Source texts of formatted documents
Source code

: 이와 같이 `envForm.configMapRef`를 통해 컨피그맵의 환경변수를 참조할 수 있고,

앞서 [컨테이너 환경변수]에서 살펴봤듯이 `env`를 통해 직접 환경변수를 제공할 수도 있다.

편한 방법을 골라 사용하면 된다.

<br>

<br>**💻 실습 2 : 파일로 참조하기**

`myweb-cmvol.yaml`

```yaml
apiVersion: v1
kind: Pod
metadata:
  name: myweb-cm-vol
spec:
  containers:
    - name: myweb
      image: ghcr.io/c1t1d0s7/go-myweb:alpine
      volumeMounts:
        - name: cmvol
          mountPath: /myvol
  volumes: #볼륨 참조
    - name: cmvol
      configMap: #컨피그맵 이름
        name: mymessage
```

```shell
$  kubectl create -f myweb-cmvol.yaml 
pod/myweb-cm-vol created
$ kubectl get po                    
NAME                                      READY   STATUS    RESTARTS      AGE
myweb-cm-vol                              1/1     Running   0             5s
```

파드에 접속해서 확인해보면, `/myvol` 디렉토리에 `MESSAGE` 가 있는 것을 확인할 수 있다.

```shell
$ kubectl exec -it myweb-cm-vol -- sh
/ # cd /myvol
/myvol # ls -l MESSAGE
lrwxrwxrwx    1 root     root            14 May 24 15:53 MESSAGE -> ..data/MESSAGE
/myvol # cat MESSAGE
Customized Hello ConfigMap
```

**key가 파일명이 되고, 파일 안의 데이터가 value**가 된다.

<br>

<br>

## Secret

→ **Task directions**
How many lines of the entries above include the word "myweb"? Answer with the number only.

→ **Result below**
8